The European Commission, the European Parliament and the Council have reached a political agreement to give the EU greater leverage to get access to public procurement markets outside the EU, boosting opportunities for EU companies. The agreement on the International Procurement Instrument (IPI) follows the final trilogue in Brussels on Monday.
“Today’s agreement is a breakthrough. We will guarantee that our European companies will have the same access to the public procurement markets outside the EU as foreign companies have on the European market. The agreement will be an effective door opener for European companies to the global procurement markets while limiting the administrative burden to a minimum”, said Daniel Caspary MEP, European Parliament Chief Negotiator for the International Procurement Instrument (IPI), on the provisional agreement between the Parliament and the EU Member States on Monday evening.
Caspary’s IPI design features “low bureaucracy and high impact” by covering only 15 percent of all procurement contracts but with a value of more than 70 percent of the total global procurement volume of around two trillion Euros. The new rules will apply to tenders worth at least 15 million Euros.
“For far too long, we had the very unsatisfactory situation that foreign companies from China and other non-EU countries succeeded in European procurements with offers that were obviously dumped to get prestigious projects like the tube in Stockholm or the Pelješac bridge in Croatia. On the other hand, European bidders were blocked in public procurements in non-EU countries regularly. With the IPI, this will end because we will have measures limiting the access to open EU public procurement tenders to companies from non-EU countries that do not offer similar access to EU companies”, explained Caspary.
Offers from companies from non-EU countries concerned will be subject to price mark-ups or excluded completely from the tender if the non-EU country refuses to open up its public procurements for EU suppliers as far as the EU does.

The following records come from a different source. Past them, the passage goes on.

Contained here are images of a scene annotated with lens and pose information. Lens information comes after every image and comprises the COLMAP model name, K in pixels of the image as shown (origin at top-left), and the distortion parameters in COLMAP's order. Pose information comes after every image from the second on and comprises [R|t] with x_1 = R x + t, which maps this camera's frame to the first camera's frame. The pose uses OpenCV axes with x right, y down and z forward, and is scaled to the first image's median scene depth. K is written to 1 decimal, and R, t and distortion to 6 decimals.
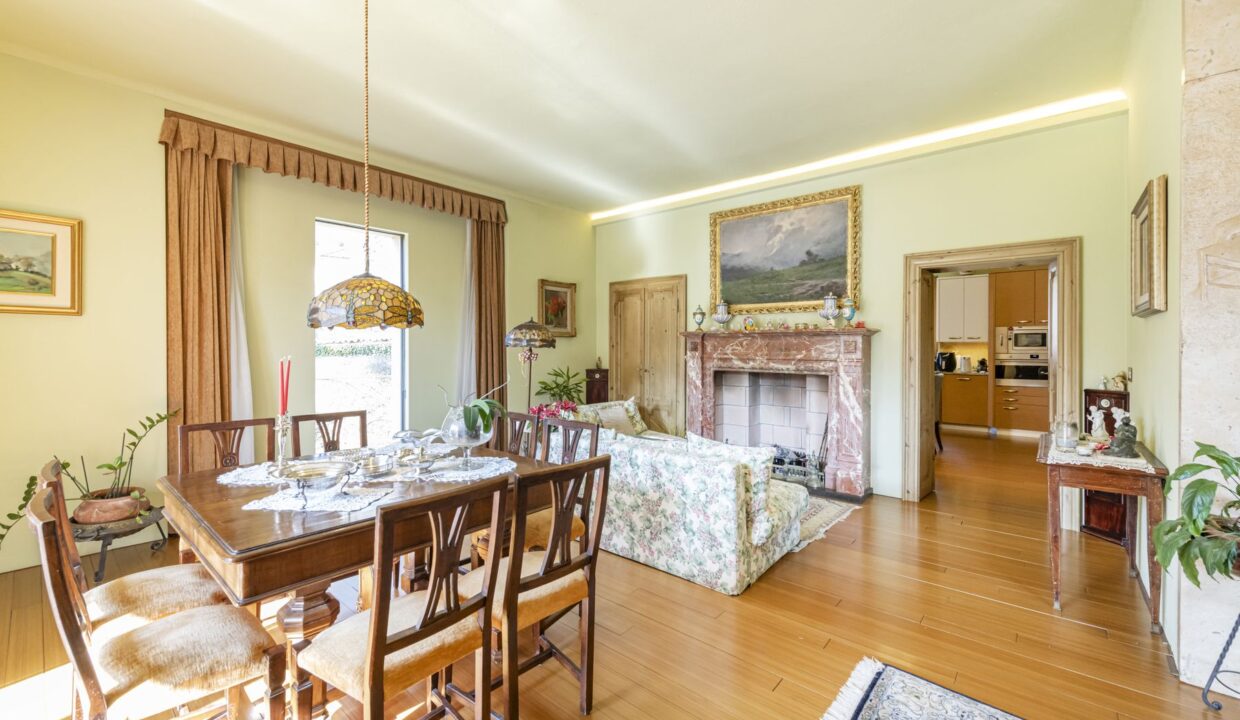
lens RADIAL K [[494.6, 0, 620.0], [0, 494.6, 360.0], [0, 0, 1]] dist [-0.000837, -0.000260]
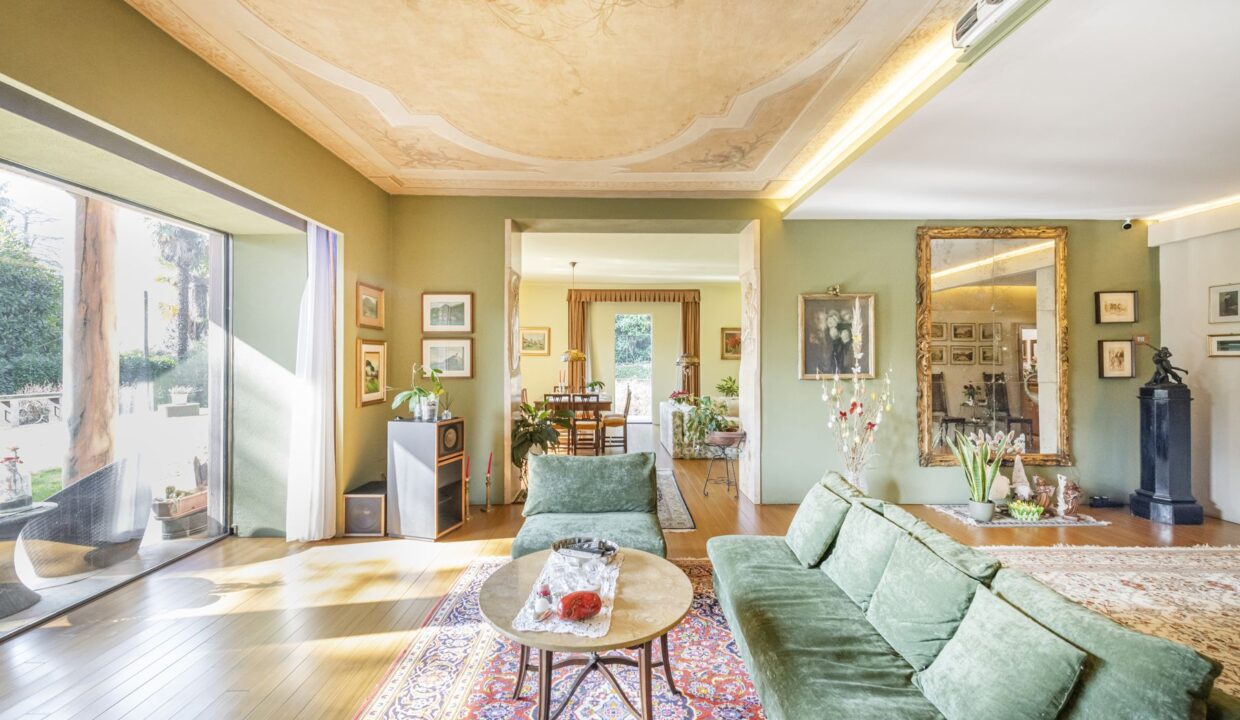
lens RADIAL K [[494.3, 0, 620.0], [0, 494.3, 360.0], [0, 0, 1]] dist [0.017087, 0.000018]
pose [[0.668190, -0.000690, -0.743990, 1.111435], [-0.017261, 0.999716, -0.016430, -0.010442], [0.743790, 0.023821, 0.667988, -0.571590]]
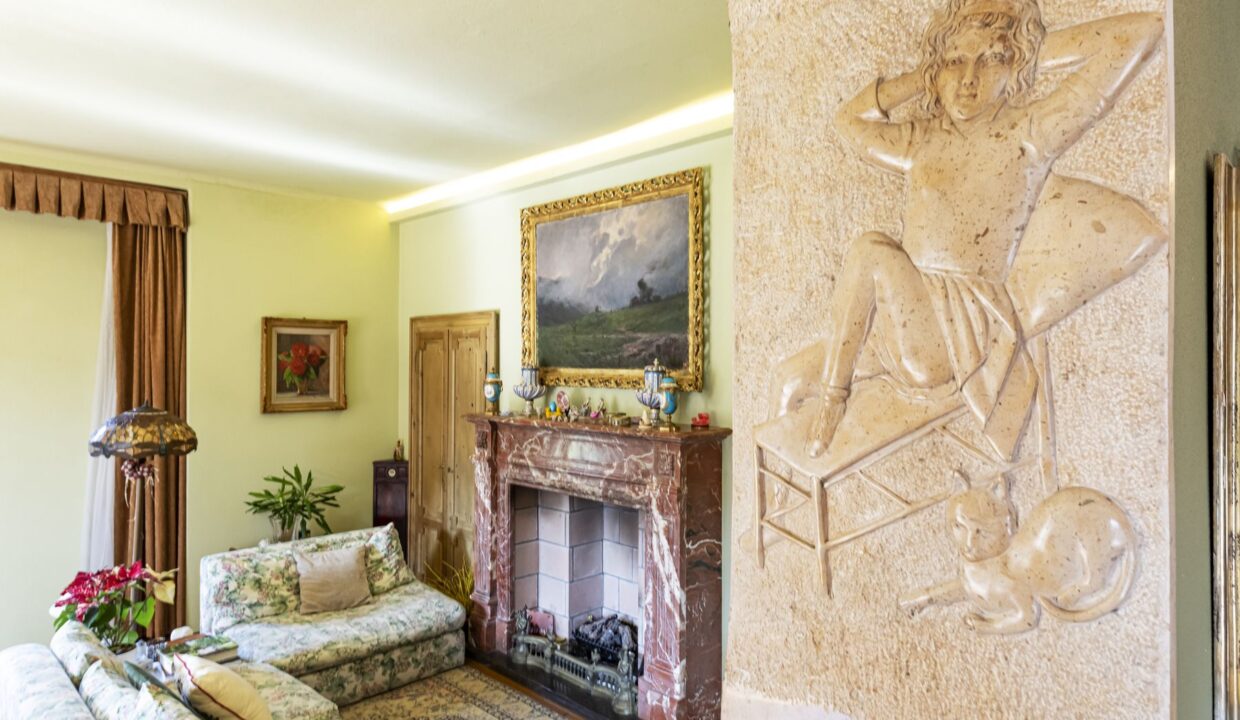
lens RADIAL K [[727.3, 0, 683.6], [0, 727.3, 365.9], [0, 0, 1]] dist [-0.003245, -0.001928]
pose [[0.999611, -0.000195, -0.027892, 0.435913], [-0.000501, 0.999688, -0.024969, -0.098902], [0.027888, 0.024973, 0.999299, 0.168265]]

The European Parliament succeeded in the negotiations in strengthening the IPI by strongly limiting exceptions, giving the authority to use the IPI to the Commission and not to the Member States to ensure a coherent application and insisted that big contracting authorities like city halls of large cities always have to apply the IPI.

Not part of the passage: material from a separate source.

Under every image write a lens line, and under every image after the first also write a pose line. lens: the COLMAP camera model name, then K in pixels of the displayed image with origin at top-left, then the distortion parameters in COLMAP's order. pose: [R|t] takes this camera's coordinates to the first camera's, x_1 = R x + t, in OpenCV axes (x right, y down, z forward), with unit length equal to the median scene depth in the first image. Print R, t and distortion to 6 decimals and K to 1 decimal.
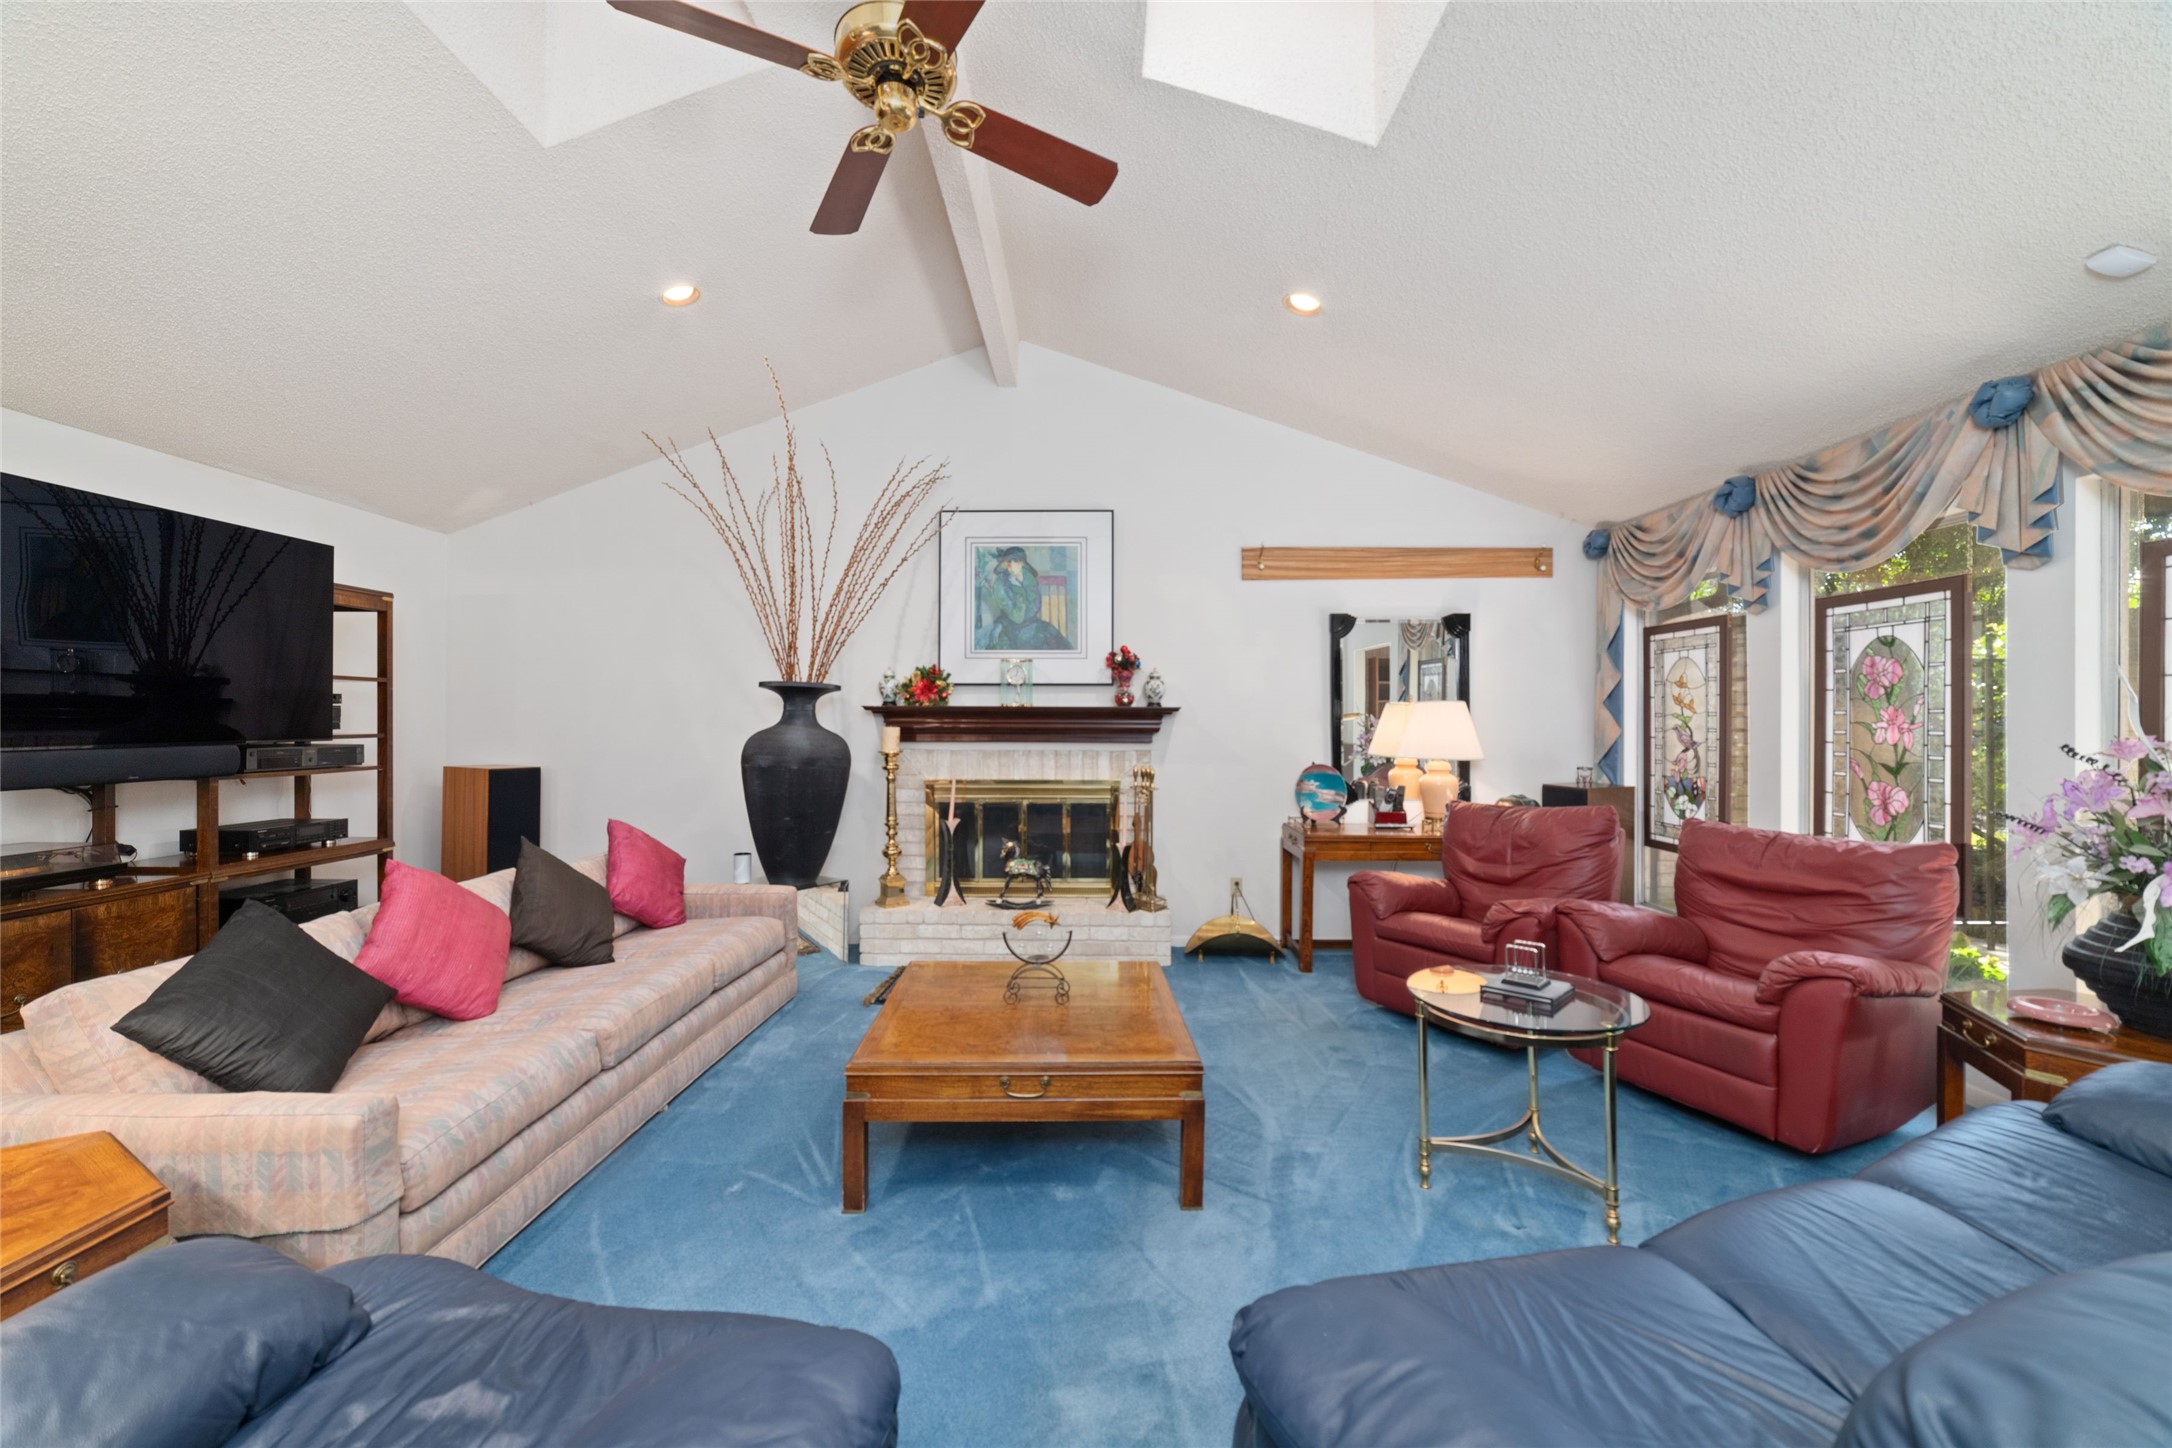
lens RADIAL K [[831.7, 0, 1085.5], [0, 831.7, 721.7], [0, 0, 1]] dist [-0.004282, 0.002868]
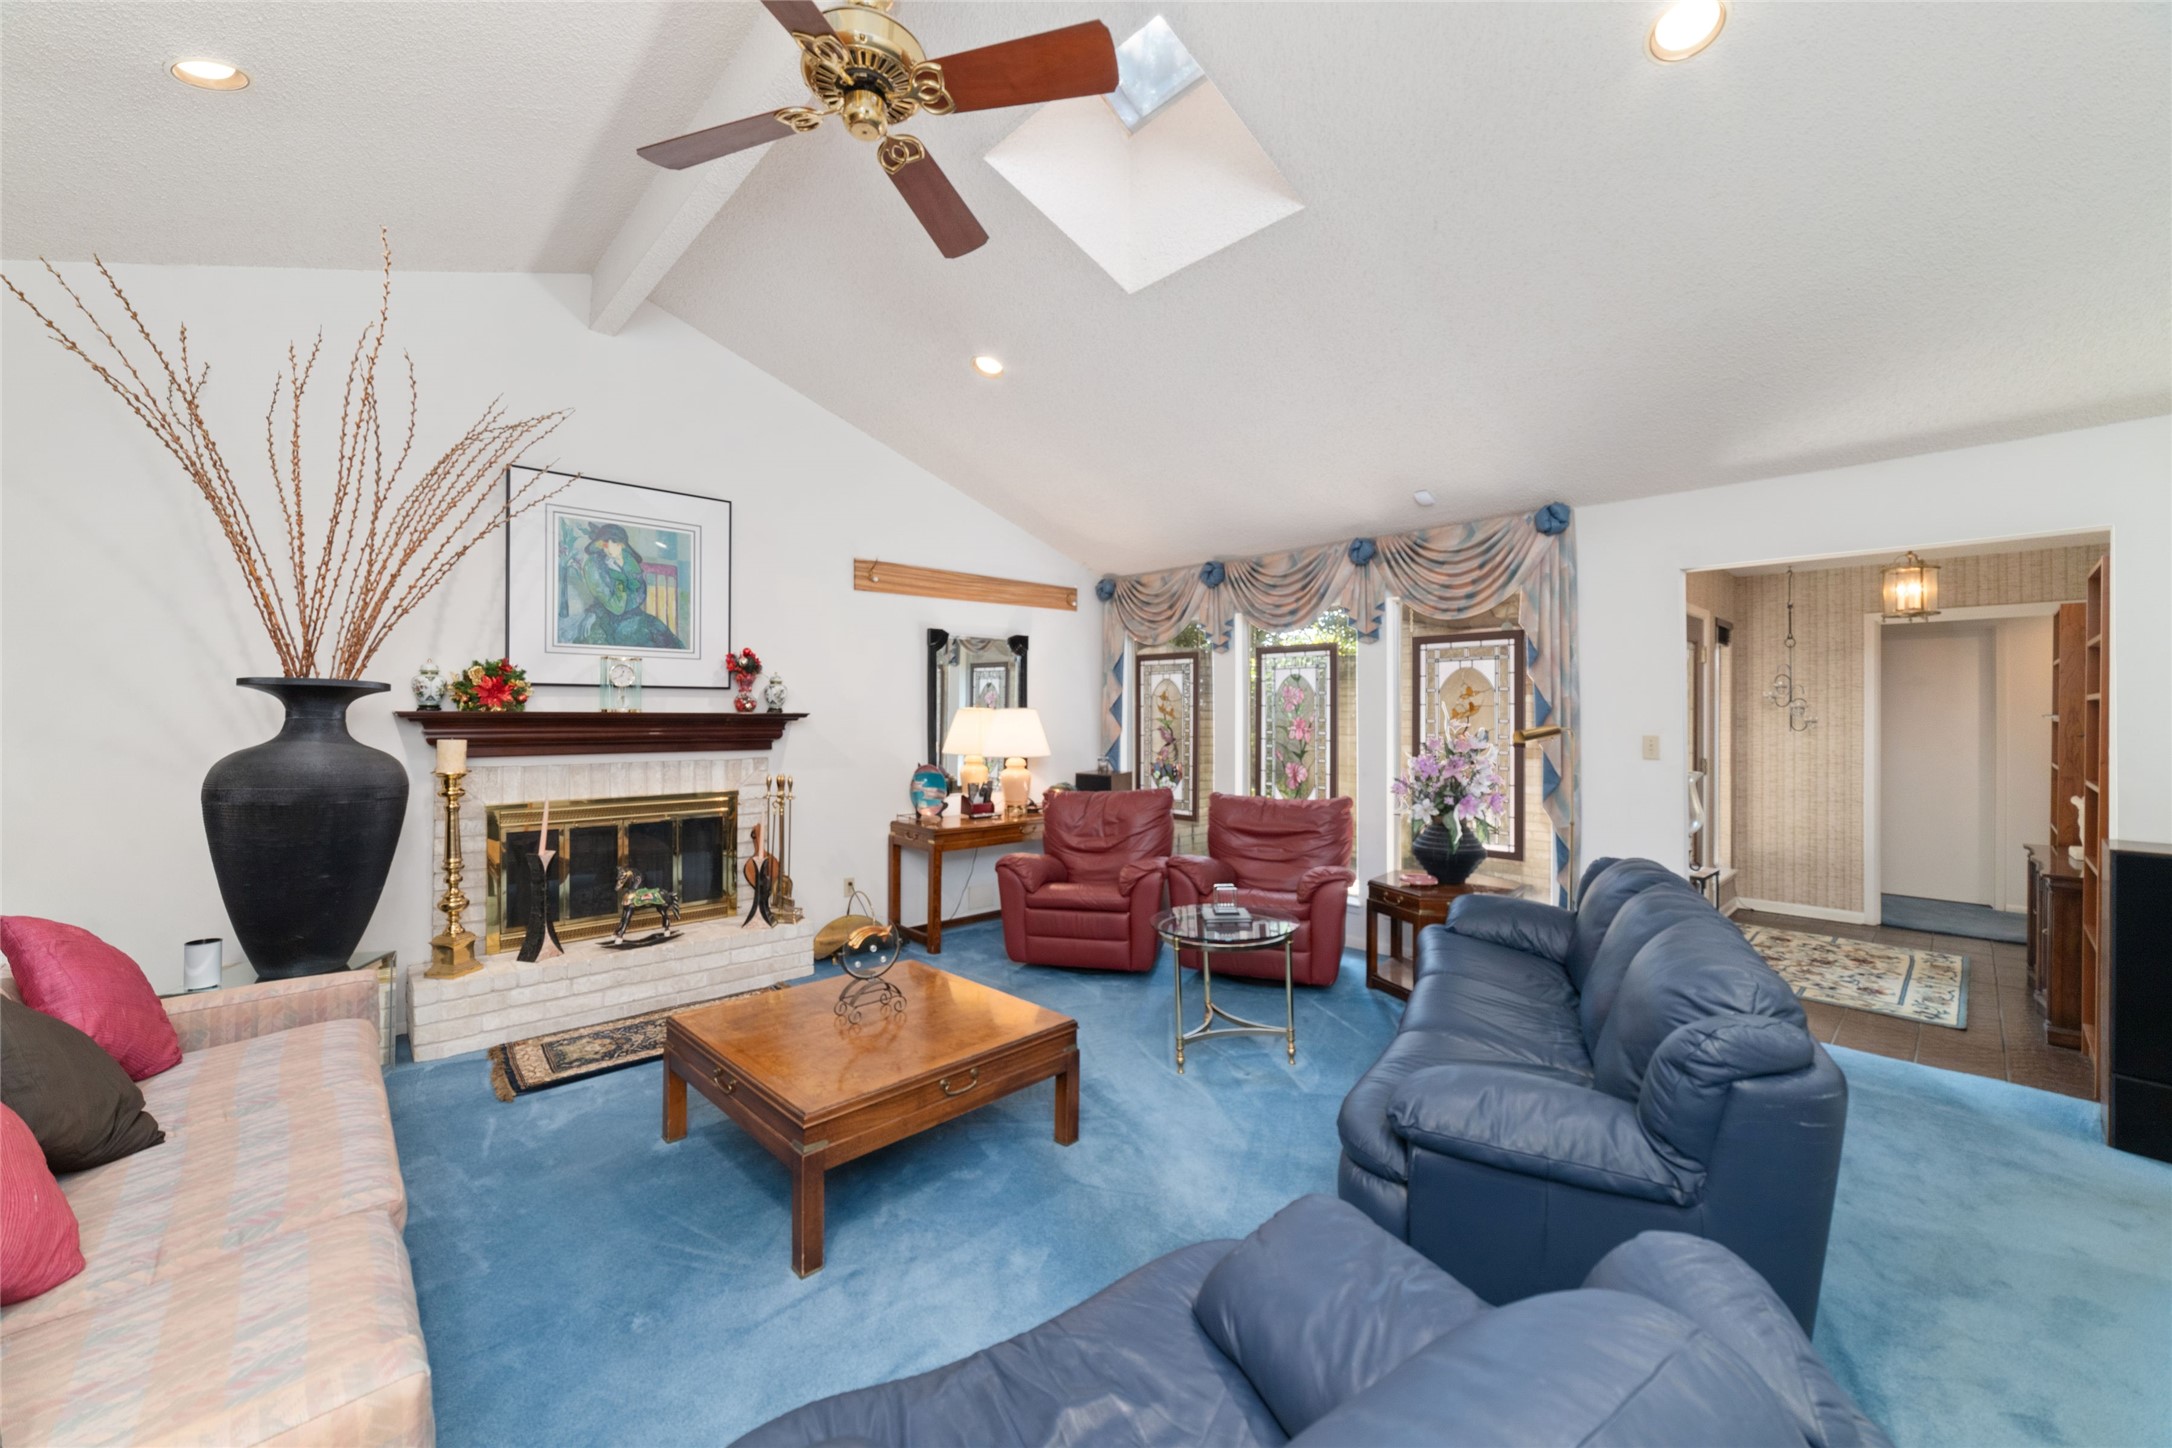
lens RADIAL K [[831.7, 0, 1088.2], [0, 831.7, 718.8], [0, 0, 1]] dist [-0.004282, 0.002868]
pose [[0.732599, -0.004523, 0.680646, -0.324685], [-0.000796, 0.999972, 0.007501, -0.019119], [-0.680660, -0.006037, 0.732574, 0.048359]]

“The introduction of the IPI will help create a level playing field in procurement and modernises the EU’s trade toolbox. Together with the planned Anti-Coercion Instrument and the planned Regulation to address distortions caused by foreign subsidies, the EU is strengthening its room for manoeuvre and action in a rough international trade environment”, Caspary concluded.
Inmaculada Rodríguez-Piñero, MEP and S&D negotiator said that the decision will pave the way for a more equal playing field for EU companies. As a result we will see more and better jobs in the EU. “I am proud that our group managed to ensure there will be a uniform application of the regulation to avoid potential loopholes and increase the transparency of the investigations. We also included social, labour and environmental obligations. The EU will be empowered to take more decisive action against discrimination against European companies abroad, while protecting bidders from least developed countries.”
The decision was also welcomed by the European Commission.
Executive Vice-President and Commissioner for Trade Valdis Dombrovskis argued that “a level playing field is vital for the competitiveness of our companies. While the EU has kept its public procurement market open, the same cannot be said for many third countries, where our companies still face unfair barriers. We continue to favour dialogue to resolve such issues. But in the final instance, this new instrument will give us extra leverage to remove these barriers and promote fair competition for the benefit of all.”
The IPI was first proposed by the Commission in 2012 and amended in 2016. The Council adopted its position on the proposal on the International Procurement Instrument in June 2021.
Further to this political agreement, the European Parliament and the Council will formally adopt the amended regulation with a view to its entry into force as soon as possible.